Our projections (the white-filled dots) are based on the assumption that changes in membership in the coming years simply track the path that previous cohorts took at the same age. For example, the cohort born in the late 1980s saw a 50 per cent increase in union membership as they moved from their early to late twenties. We have assumed that the same percentage increase in membership will occur over the coming decade among those born in the late 1990s.

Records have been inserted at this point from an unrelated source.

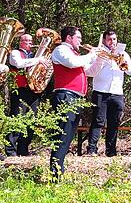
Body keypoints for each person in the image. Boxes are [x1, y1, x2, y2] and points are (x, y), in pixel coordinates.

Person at [49, 26, 100, 178]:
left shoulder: (76, 54)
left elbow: (90, 71)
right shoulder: (61, 50)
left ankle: (58, 171)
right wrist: (91, 55)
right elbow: (72, 63)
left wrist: (100, 61)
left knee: (68, 136)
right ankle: (55, 173)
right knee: (62, 135)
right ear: (69, 38)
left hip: (75, 98)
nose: (81, 41)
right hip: (66, 96)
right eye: (78, 37)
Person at [85, 29, 131, 157]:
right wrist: (101, 59)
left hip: (117, 93)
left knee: (114, 122)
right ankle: (91, 149)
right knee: (98, 121)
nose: (112, 42)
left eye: (114, 39)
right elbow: (89, 72)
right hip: (101, 92)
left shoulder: (123, 54)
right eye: (109, 39)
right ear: (104, 41)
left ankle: (111, 151)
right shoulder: (98, 53)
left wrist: (121, 61)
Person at [5, 33, 52, 156]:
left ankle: (23, 149)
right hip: (20, 90)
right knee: (17, 119)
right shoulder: (15, 53)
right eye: (27, 41)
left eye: (31, 41)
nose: (30, 43)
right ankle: (10, 150)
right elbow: (19, 64)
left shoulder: (34, 55)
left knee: (31, 121)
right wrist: (38, 60)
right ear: (21, 42)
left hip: (34, 91)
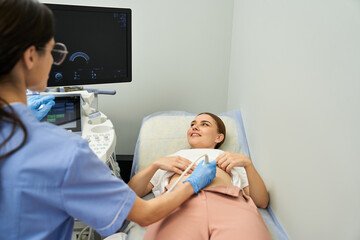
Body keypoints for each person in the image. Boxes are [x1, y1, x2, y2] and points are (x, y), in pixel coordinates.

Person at [0, 1, 217, 239]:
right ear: (30, 56)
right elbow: (144, 214)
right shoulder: (64, 153)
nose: (54, 61)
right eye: (53, 51)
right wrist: (194, 182)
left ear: (219, 138)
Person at [128, 112, 272, 239]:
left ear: (219, 137)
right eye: (192, 124)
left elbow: (261, 202)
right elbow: (132, 192)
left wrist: (248, 164)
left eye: (205, 124)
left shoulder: (230, 158)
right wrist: (155, 165)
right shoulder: (173, 158)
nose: (195, 127)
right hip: (177, 204)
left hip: (229, 204)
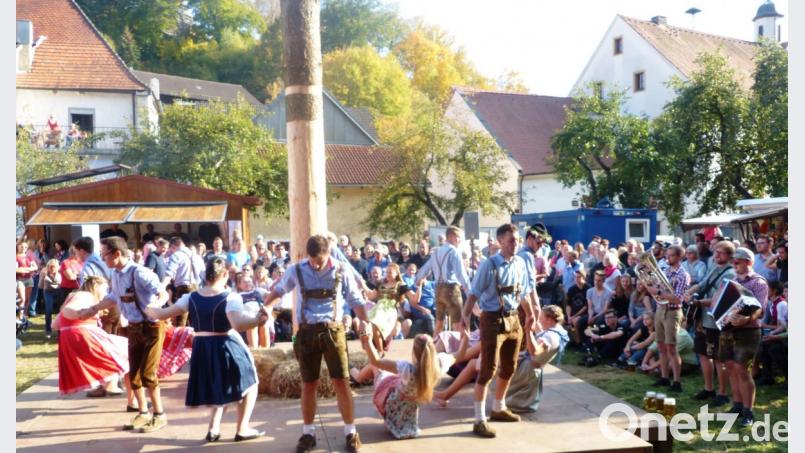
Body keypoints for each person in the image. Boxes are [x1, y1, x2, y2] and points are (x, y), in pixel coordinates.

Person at [263, 235, 370, 453]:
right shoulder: (297, 269)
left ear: (328, 253)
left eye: (319, 260)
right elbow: (279, 290)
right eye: (312, 260)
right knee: (308, 384)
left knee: (341, 381)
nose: (315, 264)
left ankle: (351, 432)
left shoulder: (341, 269)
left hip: (334, 331)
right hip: (306, 333)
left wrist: (366, 323)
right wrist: (265, 308)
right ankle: (308, 433)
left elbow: (356, 300)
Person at [144, 258, 268, 442]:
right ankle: (242, 429)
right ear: (225, 274)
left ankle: (213, 428)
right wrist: (259, 320)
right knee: (250, 383)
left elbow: (161, 314)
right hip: (225, 345)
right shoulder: (230, 296)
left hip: (202, 347)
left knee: (220, 386)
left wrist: (145, 307)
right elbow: (238, 324)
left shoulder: (191, 297)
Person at [460, 223, 535, 438]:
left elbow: (524, 293)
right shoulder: (489, 265)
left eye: (517, 239)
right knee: (487, 369)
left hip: (513, 320)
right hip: (492, 320)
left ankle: (498, 408)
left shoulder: (520, 263)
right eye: (511, 240)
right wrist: (464, 318)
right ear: (500, 241)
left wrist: (530, 315)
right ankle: (479, 420)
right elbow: (473, 294)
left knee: (509, 367)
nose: (516, 243)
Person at [90, 237, 170, 433]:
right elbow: (112, 297)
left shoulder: (140, 273)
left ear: (117, 254)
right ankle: (143, 413)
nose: (102, 258)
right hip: (134, 327)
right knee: (133, 373)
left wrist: (157, 305)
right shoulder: (115, 274)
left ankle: (159, 415)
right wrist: (92, 309)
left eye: (104, 254)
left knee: (148, 374)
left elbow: (163, 293)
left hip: (151, 327)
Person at [52, 276, 128, 396]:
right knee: (125, 348)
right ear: (96, 286)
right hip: (82, 334)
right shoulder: (85, 295)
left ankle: (106, 386)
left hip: (70, 337)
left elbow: (55, 324)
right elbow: (68, 310)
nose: (106, 292)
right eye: (105, 288)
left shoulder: (75, 296)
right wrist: (80, 314)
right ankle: (112, 387)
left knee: (112, 353)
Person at [360, 331, 440, 439]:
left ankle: (356, 375)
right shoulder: (437, 369)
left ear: (414, 352)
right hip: (409, 418)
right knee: (385, 373)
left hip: (391, 410)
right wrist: (465, 338)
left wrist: (367, 341)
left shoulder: (407, 368)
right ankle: (357, 375)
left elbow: (376, 361)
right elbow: (458, 356)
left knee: (376, 369)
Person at [684, 240, 736, 407]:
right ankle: (708, 388)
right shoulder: (714, 268)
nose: (716, 255)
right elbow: (702, 284)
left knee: (719, 358)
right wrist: (689, 292)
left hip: (717, 321)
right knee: (703, 354)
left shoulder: (731, 273)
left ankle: (722, 393)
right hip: (704, 318)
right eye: (715, 251)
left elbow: (718, 299)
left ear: (729, 255)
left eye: (721, 252)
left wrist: (698, 302)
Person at [722, 247, 768, 427]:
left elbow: (761, 310)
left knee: (743, 370)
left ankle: (748, 412)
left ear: (748, 261)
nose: (733, 264)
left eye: (737, 261)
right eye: (733, 261)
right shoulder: (732, 281)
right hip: (729, 329)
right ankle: (738, 405)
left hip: (749, 331)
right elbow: (725, 304)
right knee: (731, 367)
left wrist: (746, 319)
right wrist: (725, 316)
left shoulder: (759, 282)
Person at [505, 306, 569, 413]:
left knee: (477, 365)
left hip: (526, 371)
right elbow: (541, 330)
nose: (539, 320)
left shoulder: (551, 337)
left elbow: (535, 351)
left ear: (549, 319)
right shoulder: (560, 331)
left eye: (541, 318)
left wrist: (528, 332)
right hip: (532, 370)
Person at [647, 245, 689, 393]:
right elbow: (657, 287)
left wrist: (658, 291)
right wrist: (652, 286)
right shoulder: (664, 270)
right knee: (661, 346)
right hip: (660, 309)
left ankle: (677, 381)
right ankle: (664, 378)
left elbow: (678, 299)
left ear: (679, 257)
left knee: (671, 347)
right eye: (667, 255)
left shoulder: (682, 275)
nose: (667, 258)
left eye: (671, 256)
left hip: (672, 311)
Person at [415, 226, 472, 335]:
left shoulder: (436, 252)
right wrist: (469, 292)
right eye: (458, 237)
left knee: (439, 323)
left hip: (438, 290)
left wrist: (417, 280)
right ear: (450, 236)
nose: (460, 240)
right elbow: (461, 275)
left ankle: (433, 349)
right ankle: (459, 350)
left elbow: (425, 269)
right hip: (451, 290)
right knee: (458, 323)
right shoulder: (454, 251)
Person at [363, 263, 416, 352]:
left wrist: (420, 286)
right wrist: (363, 285)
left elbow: (414, 298)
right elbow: (371, 296)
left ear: (396, 273)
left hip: (390, 310)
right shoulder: (381, 284)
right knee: (369, 327)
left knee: (379, 327)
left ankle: (381, 349)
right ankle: (378, 350)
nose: (387, 274)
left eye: (390, 272)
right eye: (386, 272)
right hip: (378, 309)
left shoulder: (400, 285)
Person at [162, 237, 200, 326]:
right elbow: (202, 272)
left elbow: (169, 273)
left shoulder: (176, 255)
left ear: (173, 246)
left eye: (170, 249)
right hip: (196, 287)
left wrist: (161, 287)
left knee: (180, 321)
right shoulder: (195, 255)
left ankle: (181, 339)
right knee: (194, 320)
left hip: (183, 288)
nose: (170, 251)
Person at [236, 272, 270, 348]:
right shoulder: (237, 295)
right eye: (244, 282)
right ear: (239, 285)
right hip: (248, 316)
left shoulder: (258, 291)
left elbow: (270, 296)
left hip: (261, 313)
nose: (247, 283)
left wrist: (267, 307)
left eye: (249, 281)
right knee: (252, 326)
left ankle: (266, 350)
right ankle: (254, 350)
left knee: (264, 325)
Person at [564, 269, 590, 344]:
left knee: (575, 321)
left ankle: (578, 342)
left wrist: (574, 316)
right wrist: (569, 316)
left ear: (584, 277)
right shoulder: (572, 289)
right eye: (575, 277)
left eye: (578, 277)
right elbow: (568, 304)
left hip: (585, 313)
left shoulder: (588, 288)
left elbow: (586, 306)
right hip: (573, 313)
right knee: (561, 320)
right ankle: (569, 341)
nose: (576, 279)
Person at [39, 259, 62, 339]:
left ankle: (60, 331)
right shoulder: (44, 273)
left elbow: (60, 285)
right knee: (48, 310)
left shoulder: (60, 274)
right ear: (47, 267)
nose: (52, 268)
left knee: (60, 311)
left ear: (57, 267)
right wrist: (43, 278)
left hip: (58, 292)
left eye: (54, 267)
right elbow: (40, 286)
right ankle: (48, 330)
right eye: (50, 266)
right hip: (48, 292)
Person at [16, 241, 38, 318]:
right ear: (18, 247)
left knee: (27, 299)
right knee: (22, 298)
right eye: (21, 246)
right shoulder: (15, 257)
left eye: (25, 247)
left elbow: (35, 267)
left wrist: (24, 269)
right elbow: (16, 270)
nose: (23, 248)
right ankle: (20, 316)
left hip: (29, 279)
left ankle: (25, 315)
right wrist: (29, 269)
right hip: (19, 279)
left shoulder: (28, 257)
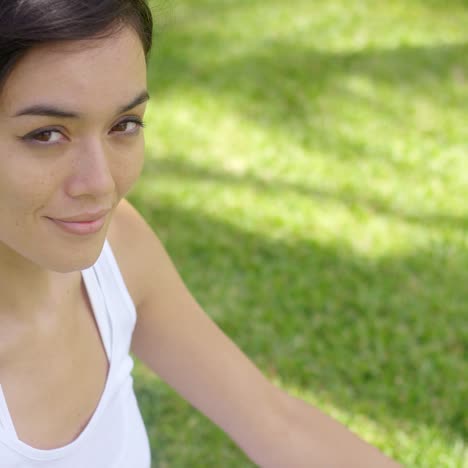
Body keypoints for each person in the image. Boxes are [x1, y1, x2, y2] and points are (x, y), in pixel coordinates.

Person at [0, 1, 401, 466]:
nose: (100, 183)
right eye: (46, 134)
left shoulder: (118, 250)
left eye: (124, 125)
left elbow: (275, 423)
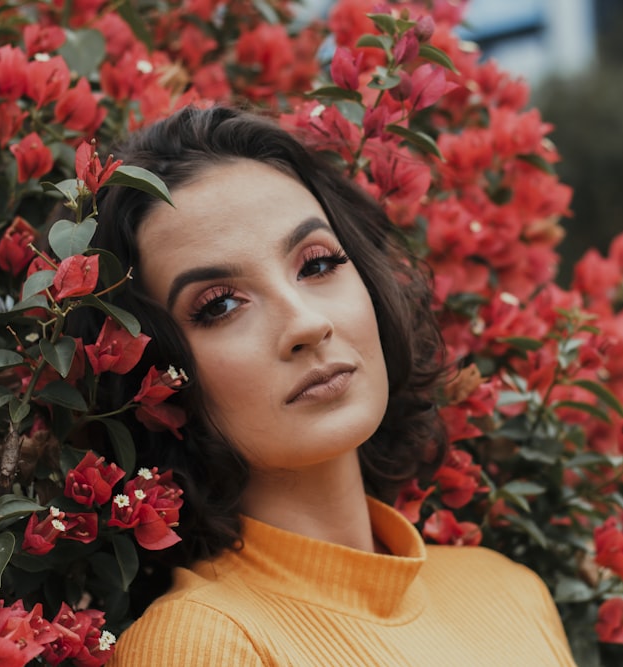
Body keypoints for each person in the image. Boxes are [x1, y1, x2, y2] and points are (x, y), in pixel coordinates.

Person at [88, 106, 577, 666]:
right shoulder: (203, 644)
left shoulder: (509, 591)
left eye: (317, 265)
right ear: (156, 381)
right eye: (220, 305)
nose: (306, 323)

This may turn out to be a highly optimistic assumption. Further fragmentation in the nature of work or prolonged austerity, for example, could curtail the familiar big rise in membership rates as people pass through their twenties. Against this, it could be argued that a greater proportion of young people spending longer in education might simply be delaying the age at which union membership rises, resulting in sharper growth among those in their late twenties in the future. However, to date this simply hasn’t happened. Membership rates for those in their late twenties have fallen steadily: they stand at 19 per cent among today’s 26–30 year olds compared to 23 per cent a decade ago, and 29 per cent two decades ago.

All told our overall projection is that just under 20 per cent of employees will be in a union by 2030. Think of this as a rough indication of where the union movement will be in 15 years’ time if history repeats itself. To be clear, this doesn’t signify union membership suddenly going over a cliff; it just points to steady, continual decline. If accurate, it would mean that by 2030 the share of trade unionists would have fallen by a third since the turn of the century.

Let’s hope that this outlook brings home the urgency of acting to address this generational challenge. It should spark far-reaching debate about what the next chapter of pro-worker organisation should look like. Some of this thinking is starting to happen inside our own union movement. But it needs to come from outside of the union world too: there is likely to be a need for a more diverse set of institutions experimenting with new ways of supporting those in exposed parts of the workforce. There’s no shortage of examples from the US — a country whose union movement faces an even more acute challenge than ours — of how to innovate on behalf of workers.

It’s not written in the stars that these gloomy projections will come to pass. They are there to be acted on. But if the voices of union conservatism prevail — and the offer to millennials is more of the same — no-one should be at all surprised about where this ends up.